Monday, 13 April 2015

[Today] Cheap hawker food comes at a social cost

While it is understandable that many Singaporeans treasure the rich heritage of our hawker centres, many may not have noticed that hawker centres are an anachronism for a high-income country like Singapore. Most high-income countries have street hawkers at some point of their history but abundant cheap, cooked food is becoming a relic. Hong Kong, a city very similar to Singapore, does not have many street hawkers or hawker centres left. Most have moved up the value chain to mid-priced cafes.

Hawker centres require a large number of auxiliary workers such as stall helpers, cleaners and dishwashers. In order to keep costs down, the wages of these auxiliary workers will have to be kept low.

The reason hawker centres are able to survive in Singapore, but not in most high-income countries, is that there is still an abundant supply of low-wage workers in Singapore, either from the low-skilled elderly workers or foreign workers. I believe it is this, rather than the cheap rental charged by the government, that is sustaining our hawker centre culture. Therefore, the consequence of continuing to support the hawker centre culture may be the need to continue to depress the wage of local low-skilled workers or import more foreign workers. Singaporeans will need to be aware and weigh the social costs of continuing to have abundant cheap cooked food.
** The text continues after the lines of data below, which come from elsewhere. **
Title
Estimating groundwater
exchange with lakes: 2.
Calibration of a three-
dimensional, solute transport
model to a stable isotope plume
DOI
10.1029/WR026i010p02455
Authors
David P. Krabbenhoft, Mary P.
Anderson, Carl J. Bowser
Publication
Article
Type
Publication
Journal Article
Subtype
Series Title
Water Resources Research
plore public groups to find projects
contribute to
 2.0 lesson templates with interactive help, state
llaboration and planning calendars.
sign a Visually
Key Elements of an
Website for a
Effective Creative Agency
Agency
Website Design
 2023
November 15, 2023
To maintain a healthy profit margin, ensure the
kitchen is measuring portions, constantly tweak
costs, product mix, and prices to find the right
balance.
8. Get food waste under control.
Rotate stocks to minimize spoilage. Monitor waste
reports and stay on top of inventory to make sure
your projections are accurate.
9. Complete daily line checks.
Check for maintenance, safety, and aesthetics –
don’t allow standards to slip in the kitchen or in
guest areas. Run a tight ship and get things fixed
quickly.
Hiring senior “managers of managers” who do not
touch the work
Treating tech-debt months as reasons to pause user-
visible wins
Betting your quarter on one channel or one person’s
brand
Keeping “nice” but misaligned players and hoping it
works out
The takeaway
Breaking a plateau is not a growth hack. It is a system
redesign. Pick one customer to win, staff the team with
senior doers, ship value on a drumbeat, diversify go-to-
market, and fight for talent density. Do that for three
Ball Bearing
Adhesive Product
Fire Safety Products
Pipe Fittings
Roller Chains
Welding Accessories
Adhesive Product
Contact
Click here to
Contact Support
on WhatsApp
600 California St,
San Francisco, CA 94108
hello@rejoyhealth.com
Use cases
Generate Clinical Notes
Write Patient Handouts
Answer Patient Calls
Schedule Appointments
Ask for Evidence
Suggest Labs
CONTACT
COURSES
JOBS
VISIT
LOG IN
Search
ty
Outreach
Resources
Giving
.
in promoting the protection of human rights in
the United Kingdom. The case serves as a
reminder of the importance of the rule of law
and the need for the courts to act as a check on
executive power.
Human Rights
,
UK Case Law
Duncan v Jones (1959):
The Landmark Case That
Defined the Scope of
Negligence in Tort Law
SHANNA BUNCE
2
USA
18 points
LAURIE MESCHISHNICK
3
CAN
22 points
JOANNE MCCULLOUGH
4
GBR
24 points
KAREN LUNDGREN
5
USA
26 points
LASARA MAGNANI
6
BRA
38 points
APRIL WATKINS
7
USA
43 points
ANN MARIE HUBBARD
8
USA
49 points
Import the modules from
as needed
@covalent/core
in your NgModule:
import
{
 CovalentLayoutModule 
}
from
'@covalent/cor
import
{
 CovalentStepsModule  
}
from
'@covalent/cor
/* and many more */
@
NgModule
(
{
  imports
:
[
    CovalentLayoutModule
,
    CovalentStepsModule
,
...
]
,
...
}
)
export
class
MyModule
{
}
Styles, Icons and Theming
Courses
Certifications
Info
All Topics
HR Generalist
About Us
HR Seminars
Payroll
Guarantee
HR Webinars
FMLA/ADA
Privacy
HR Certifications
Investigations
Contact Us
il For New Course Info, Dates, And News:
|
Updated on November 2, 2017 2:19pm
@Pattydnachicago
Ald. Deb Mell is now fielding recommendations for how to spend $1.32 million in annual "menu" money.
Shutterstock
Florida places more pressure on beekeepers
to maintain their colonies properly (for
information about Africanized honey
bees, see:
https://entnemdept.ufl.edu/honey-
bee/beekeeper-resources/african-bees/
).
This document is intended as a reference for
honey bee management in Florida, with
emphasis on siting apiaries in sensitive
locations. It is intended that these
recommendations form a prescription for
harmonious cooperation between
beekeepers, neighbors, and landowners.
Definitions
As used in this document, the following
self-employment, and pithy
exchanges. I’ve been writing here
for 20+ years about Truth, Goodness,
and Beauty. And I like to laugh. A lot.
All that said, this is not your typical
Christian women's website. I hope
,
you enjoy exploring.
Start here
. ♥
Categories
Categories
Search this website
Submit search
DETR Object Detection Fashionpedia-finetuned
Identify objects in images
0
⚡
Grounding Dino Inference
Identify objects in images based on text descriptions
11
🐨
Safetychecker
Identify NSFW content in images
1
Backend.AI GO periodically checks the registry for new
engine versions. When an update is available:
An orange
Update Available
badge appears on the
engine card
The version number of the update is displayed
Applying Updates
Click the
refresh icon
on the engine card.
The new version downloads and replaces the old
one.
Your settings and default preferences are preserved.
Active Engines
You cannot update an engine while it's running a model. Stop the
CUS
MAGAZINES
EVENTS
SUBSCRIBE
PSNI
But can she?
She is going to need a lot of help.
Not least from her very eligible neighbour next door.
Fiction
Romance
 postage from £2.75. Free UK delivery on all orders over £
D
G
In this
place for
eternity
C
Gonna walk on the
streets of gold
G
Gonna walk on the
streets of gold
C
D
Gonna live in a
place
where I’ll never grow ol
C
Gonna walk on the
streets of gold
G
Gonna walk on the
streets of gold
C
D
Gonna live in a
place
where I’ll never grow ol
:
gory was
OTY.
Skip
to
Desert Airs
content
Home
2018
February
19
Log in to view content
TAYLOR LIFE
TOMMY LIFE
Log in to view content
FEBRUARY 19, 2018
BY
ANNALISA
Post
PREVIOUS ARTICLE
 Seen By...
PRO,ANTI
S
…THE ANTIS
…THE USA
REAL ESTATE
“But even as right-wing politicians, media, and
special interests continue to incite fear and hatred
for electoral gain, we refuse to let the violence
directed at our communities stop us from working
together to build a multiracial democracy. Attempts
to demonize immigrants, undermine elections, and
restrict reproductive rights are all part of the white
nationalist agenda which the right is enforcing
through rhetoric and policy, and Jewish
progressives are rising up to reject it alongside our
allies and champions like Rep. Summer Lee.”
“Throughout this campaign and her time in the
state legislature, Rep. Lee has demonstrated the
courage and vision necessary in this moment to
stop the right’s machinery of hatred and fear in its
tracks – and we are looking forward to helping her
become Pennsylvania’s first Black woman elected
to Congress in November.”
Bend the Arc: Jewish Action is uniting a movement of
One may argue that hawker centres are necessary to provide cheap food to the lower-income group. However, we need to distinguish between providing cheap food and cheap cooked food. It is always cheaper and healthier to cook one’s meal. Without hawker centres, the lower-income group could just choose the better option.

Therefore, while I agree that it is important to preserve our food heritage and its authenticity, it may not necessarily mean that it should be through the hawker centres in their present form.